- Activity
Reproduce the biography of tennis player Brian Vahaly word for word, in full.
─── Exercise text
Brian Vahaly (born July 19, 1979) is an American former professional tennis player and a graduate of University of Virginia. He reached the quarterfinals of the 2003 Indian Wells Masters (defeating world no. 1 Juan Carlos Ferrero en route) and achieved a career-high of world no. 57 in March 2003.

Early career
He began playing tennis at the age of two with his parents Barry and Karen. As a junior, Brian Vahaly captured the Easter Bowl 18s title and reached the final of the Coffee Bowl in Costa Rica in 1997. His best junior Grand Slam result was reaching the quarterfinal at Wimbledon that same year, where he finished 17th in the world junior rankings.

Vahaly proceeded to play four years of collegiate tennis at the University of Virginia from 1998 to 2001, where he was a three-time All-American and finished as the school's most successful player. In 2000, he won the United States Amateur Championships (Men's Tennis). In 2001, Vahaly reached the singles final at the NCAA Championships, and lost in the doubles semifinal with Huntley Montgomery, but finished as the no. 1 player in doubles and no. 5 in singles (40-6).
──────
─── Extracted entries
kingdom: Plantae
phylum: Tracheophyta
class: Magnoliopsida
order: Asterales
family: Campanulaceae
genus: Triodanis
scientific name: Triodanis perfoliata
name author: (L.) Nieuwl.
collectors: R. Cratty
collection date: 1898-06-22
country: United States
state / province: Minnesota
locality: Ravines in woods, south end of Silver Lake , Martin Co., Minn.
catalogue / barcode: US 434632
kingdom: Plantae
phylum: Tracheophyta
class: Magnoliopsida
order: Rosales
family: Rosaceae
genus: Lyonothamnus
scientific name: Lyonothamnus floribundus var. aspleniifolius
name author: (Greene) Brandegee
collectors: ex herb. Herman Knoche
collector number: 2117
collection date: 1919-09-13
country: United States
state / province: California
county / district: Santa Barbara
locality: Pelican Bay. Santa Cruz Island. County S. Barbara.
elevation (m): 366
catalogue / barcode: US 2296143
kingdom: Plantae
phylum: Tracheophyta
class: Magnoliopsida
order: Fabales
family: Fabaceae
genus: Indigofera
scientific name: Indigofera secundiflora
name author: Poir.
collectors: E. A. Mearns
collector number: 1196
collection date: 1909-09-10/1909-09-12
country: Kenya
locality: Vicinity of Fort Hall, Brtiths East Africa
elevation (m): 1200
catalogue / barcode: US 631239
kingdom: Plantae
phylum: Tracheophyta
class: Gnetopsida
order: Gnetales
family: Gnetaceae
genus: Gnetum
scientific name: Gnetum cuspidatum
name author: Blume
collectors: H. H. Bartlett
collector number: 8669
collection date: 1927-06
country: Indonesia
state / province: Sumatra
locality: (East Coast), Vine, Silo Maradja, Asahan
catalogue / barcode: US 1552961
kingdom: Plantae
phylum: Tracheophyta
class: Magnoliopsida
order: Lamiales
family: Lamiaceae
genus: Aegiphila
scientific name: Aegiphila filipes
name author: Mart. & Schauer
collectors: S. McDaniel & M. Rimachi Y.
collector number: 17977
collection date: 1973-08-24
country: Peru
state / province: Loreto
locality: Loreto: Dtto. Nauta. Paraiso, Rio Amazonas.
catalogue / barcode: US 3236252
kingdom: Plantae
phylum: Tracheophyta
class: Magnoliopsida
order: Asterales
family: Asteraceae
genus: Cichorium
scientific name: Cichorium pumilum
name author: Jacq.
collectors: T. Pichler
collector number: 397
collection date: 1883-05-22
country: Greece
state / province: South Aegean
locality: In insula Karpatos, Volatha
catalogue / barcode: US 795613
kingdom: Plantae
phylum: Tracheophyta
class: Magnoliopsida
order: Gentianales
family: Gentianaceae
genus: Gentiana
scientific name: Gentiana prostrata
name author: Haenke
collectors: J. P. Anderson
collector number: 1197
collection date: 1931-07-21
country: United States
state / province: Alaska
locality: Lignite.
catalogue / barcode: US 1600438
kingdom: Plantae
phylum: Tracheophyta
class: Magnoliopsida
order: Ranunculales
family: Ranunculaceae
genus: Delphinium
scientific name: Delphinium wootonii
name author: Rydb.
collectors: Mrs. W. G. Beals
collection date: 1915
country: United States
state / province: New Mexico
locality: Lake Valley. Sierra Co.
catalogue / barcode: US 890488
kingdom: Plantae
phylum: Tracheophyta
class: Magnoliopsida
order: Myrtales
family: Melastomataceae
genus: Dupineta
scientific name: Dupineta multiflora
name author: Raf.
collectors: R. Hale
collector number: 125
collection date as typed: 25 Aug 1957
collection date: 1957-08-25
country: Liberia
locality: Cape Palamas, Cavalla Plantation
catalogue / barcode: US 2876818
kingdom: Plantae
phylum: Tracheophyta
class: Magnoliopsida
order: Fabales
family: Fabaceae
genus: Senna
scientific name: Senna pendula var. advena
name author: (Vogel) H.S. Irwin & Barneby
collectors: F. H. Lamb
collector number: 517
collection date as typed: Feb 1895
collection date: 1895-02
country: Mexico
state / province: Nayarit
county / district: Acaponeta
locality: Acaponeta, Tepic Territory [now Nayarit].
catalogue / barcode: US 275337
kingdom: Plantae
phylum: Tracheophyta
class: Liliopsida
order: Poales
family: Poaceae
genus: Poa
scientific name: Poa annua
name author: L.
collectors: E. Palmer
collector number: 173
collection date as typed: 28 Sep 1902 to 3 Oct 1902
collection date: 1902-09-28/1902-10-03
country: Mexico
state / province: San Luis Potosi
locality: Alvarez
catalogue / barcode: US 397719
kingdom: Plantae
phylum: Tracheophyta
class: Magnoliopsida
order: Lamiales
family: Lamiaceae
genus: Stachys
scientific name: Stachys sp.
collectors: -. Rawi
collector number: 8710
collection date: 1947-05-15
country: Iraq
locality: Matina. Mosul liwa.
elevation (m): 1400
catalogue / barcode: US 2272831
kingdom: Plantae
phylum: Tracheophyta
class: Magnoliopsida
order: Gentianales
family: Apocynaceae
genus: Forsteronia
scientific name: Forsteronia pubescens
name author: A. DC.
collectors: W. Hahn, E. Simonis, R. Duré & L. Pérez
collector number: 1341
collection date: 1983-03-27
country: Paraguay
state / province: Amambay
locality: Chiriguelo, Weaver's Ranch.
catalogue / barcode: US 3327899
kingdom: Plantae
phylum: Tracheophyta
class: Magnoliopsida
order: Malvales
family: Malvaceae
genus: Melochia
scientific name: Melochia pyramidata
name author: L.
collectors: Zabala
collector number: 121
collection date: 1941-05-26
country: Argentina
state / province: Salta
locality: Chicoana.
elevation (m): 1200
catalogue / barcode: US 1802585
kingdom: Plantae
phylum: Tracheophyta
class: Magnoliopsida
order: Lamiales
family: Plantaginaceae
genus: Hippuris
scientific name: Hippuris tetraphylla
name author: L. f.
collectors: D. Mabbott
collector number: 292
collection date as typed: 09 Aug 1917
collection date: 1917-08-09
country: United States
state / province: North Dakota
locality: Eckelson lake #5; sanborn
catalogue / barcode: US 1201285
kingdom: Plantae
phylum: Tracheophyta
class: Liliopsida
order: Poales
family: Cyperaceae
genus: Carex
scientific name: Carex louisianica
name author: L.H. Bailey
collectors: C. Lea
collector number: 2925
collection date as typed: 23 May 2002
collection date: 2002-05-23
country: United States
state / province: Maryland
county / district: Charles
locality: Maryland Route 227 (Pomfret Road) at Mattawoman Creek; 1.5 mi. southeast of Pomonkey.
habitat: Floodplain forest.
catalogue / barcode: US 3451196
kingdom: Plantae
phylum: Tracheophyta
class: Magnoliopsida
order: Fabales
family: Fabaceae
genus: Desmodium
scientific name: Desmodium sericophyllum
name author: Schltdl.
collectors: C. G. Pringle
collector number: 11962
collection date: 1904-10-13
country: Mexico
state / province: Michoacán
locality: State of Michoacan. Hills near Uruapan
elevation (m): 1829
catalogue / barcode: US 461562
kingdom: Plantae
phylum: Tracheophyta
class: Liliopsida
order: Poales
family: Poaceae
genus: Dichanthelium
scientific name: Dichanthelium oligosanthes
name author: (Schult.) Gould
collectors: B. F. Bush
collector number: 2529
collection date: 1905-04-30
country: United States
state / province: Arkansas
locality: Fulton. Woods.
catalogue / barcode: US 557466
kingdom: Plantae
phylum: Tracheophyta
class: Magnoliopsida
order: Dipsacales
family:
──────
- Solution below
Brian Vahaly (born July 19, 1979) is an American former professional tennis player and a graduate of University of Virginia. He reached the quarterfinals of the 2003 Indian Wells Masters (defeating world no. 1 Juan Carlos Ferrero en route) and achieved a career-high of world no. 57 in March 2003.

Early career
He began playing tennis at the age of two with his parents Barry and Karen. As a junior, Brian Vahaly captured the Easter Bowl 18s title and reached the final of the Coffee Bowl in Costa Rica in 1997. His best junior Grand Slam result was reaching the quarterfinal at Wimbledon that same year, where he finished 17th in the world junior rankings.

Vahaly proceeded to play four years of collegiate tennis at the University of Virginia from 1998 to 2001, where he was a three-time All-American and finished as the school's most successful player. In 2000, he won the United States Amateur Championships (Men's Tennis). In 2001, Vahaly reached the singles final at the NCAA Championships, and lost in the doubles semifinal with Huntley Montgomery, but finished as the no. 1 player in doubles and no. 5 in singles (40-6).